Cómo lograr la temperatura ideal en el baño
A nadie le gusta salir de una ducha caliente y encontrarse con un baño helado. Es como un shock para el cuerpo. Pero si colocas el calentador más potente que encuentres en un espacio pequeño, terminarás sintiéndote como si estuvieras en una sauna. Además, es probable que tu equipo se dañe antes de lo esperado.
La clave está en adaptar la potencia del calentador al tamaño real de la habitación. Dado que estos dispositivos son de clase IP66, no hay necesidad de preocuparse por si están cerca de la ducha o del lavabo. Están diseñados para soportar salpicaduras y vapor sin problemas.
Encuentra la potencia adecuada
Así es como yo suelo pensar al respecto:
Si tienes un baño muy pequeño (menos de 4 m²), una lámpara de 400 a 600 vatios es suficiente. Si intentas usar una lámpara de 1000 vatios, se creará un área extremadamente caliente. El termostato se activará una y otra vez. Eso daña los filamentos de la lámpara.
Para baños de tamaño medio (5-10 m²), se necesita una lámpara de 800 a 1200 vatios.
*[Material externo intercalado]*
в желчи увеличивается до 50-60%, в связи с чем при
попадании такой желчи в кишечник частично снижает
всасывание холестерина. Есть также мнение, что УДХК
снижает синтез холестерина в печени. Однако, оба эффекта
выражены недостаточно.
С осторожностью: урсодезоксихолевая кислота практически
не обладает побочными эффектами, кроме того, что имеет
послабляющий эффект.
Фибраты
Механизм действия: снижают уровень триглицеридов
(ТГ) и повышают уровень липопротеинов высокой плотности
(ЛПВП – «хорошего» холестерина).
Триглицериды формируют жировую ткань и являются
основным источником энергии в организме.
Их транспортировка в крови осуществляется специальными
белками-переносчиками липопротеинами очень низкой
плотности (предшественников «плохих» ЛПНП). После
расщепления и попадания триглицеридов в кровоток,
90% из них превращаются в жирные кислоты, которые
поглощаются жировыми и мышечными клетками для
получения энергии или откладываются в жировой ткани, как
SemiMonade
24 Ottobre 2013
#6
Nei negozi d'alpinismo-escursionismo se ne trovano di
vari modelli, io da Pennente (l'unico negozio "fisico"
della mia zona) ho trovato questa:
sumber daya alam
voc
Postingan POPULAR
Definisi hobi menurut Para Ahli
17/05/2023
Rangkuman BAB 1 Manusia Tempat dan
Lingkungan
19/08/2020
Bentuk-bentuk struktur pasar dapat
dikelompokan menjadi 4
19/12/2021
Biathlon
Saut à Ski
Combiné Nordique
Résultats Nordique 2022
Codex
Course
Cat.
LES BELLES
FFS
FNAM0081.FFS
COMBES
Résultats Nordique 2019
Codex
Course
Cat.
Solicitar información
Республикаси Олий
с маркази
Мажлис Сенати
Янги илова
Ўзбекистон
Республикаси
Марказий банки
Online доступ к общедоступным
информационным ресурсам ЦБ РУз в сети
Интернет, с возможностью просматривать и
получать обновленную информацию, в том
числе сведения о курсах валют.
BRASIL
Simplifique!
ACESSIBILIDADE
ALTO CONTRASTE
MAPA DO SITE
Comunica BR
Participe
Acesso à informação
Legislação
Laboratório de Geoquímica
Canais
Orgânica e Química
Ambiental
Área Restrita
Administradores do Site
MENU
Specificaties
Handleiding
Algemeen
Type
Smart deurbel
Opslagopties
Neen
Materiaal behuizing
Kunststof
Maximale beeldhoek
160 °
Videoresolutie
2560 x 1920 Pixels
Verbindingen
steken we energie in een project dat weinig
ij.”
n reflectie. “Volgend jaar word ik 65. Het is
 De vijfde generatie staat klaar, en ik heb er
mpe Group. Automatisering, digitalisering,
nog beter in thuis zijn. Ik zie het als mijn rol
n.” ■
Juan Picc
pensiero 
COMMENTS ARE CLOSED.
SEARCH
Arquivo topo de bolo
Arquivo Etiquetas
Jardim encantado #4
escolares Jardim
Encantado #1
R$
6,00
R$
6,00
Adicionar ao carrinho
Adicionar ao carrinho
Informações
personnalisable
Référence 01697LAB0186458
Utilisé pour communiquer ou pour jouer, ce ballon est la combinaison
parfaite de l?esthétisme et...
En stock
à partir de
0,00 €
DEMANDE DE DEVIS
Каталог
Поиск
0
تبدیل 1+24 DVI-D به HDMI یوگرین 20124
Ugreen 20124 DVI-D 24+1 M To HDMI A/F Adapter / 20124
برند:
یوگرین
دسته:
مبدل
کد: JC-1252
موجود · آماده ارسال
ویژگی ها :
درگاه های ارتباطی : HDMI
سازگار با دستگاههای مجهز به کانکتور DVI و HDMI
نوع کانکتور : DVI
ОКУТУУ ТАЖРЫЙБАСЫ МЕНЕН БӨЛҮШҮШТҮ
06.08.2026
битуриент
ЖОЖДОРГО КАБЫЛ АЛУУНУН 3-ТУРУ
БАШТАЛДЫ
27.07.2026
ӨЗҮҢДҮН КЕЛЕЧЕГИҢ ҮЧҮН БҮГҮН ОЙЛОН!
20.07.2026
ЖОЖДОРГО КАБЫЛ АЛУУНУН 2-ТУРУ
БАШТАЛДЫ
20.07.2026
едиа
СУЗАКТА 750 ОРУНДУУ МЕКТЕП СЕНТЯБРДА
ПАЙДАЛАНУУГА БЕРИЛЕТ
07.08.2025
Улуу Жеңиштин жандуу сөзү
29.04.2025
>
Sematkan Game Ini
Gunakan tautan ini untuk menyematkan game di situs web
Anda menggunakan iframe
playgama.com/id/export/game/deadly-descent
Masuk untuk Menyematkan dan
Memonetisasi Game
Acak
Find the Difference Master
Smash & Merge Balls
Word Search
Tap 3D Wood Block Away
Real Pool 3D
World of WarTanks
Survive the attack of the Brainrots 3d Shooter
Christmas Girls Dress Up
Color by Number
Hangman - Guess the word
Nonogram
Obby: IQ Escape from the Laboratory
Y en cuanto a los baños grandes… No compres una sola lámpara muy potente. Eso sería un error. En lugar de eso, distribuye varias lámparas de 600 vatios por todo el techo. De esa manera, tendrás una iluminación cálida y uniforme en toda la habitación, en lugar de tener solo un punto caliente y tres rincones fríos.
El peligro de excederse
Es tentador optar por la mayor potencia posible para que el baño se caliente más rápido. Pero hay un problema: más potencia significa más estrés para el vidrio de cuarzo. Como las carcasas IP66 están selladas herméticamente para evitar la entrada de agua, el calor queda atrapado dentro de la carcasa. Si usas una lámpara de 1500 vatios en una carcasa que no está diseñada para ella, estarás dañando los cables internos y las juntas. Revisa las especificaciones del producto. No vale la pena dañar las juntas solo para ahorrar treinta segundos de tiempo de calentamiento.
Trabaja de forma inteligente, no con esfuerzo innecesario
Si quieres ahorrar en la factura de electricidad, no dejes el calentador encendido todo el tiempo. Conéctalo a un sensor de movimiento o a un temporizador.
Recuerda: el calor infrarrojo es direccional. No calienta el aire, sino a ti. Coloca las lámparas justo donde te encontrarás parado, sobre la alfombra o el tocador. Al dirigir el calor hacia la persona, puedes reducir la potencia en un 20-30%, y seguirá habiendo un ambiente confortable.